La surprise n'est pas venue de ce dénouement - il était favori -, mais de la faiblesse de l'écart avec son adversaire, Pierre Samsonoff, qui a récolté 44,65 % des voix. Le vainqueur, 61 ans, a trouvé la marge « significative », tandis que le perdant, 47 ans, a jugé cela « hyper frustrant ». À l'approche du dénouement, retardé d'une demi-heure pour des raisons techniques, la rumeur d'un coup de Trafalgar circulait même au sein de l'assemblée. Avec Noël Le Graët très actif à la manœuvre en coulisses pour pousser les clubs professionnels à soutenir son compatriote breton, manière pour lui de prendre sa revanche sur ceux qui l'ont lâché.

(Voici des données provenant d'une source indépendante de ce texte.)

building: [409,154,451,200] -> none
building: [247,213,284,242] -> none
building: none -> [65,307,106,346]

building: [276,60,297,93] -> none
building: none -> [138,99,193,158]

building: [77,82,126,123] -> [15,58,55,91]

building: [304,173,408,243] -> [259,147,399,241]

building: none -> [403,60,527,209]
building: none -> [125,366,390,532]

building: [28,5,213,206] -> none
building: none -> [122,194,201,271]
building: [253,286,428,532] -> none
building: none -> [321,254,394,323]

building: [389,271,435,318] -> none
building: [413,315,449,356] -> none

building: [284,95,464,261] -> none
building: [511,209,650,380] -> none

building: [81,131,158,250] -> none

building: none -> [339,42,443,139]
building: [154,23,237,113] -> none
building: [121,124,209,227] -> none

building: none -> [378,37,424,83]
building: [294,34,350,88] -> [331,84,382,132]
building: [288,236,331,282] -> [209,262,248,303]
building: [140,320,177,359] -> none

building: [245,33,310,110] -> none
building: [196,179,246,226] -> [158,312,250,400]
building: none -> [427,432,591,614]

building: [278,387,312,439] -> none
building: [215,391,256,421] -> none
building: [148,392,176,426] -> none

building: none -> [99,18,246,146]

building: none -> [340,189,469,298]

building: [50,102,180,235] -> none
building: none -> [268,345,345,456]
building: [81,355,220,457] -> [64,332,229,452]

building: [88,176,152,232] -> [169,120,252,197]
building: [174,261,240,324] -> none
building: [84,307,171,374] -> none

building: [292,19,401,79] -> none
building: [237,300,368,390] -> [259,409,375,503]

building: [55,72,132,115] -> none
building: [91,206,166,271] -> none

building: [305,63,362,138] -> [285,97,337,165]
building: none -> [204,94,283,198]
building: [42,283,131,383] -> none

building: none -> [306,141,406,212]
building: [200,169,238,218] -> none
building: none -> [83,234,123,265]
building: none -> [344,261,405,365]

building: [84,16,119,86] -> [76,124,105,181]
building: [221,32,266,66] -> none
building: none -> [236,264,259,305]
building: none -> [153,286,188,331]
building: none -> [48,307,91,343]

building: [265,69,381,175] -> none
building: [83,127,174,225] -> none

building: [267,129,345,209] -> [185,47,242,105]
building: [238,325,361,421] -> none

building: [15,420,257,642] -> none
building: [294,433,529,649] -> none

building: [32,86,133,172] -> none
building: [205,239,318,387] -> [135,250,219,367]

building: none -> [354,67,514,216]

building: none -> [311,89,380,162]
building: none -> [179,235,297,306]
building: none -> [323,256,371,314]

Il se murmurait que l'outsider, parti de très loin, avait une douzaine de présidents de L1 avec lui, parmi lesquels ceux de grosses écuries. Selon les projections, il lui en a manqué quatre pour l'emporter. Certains ont-ils joué double jeu ou retourné leur veste, comme cela a souvent été le cas par le passé ? Quoi qu'il en soit, il aurait aussi fallu une plus forte mobilisation du monde amateur.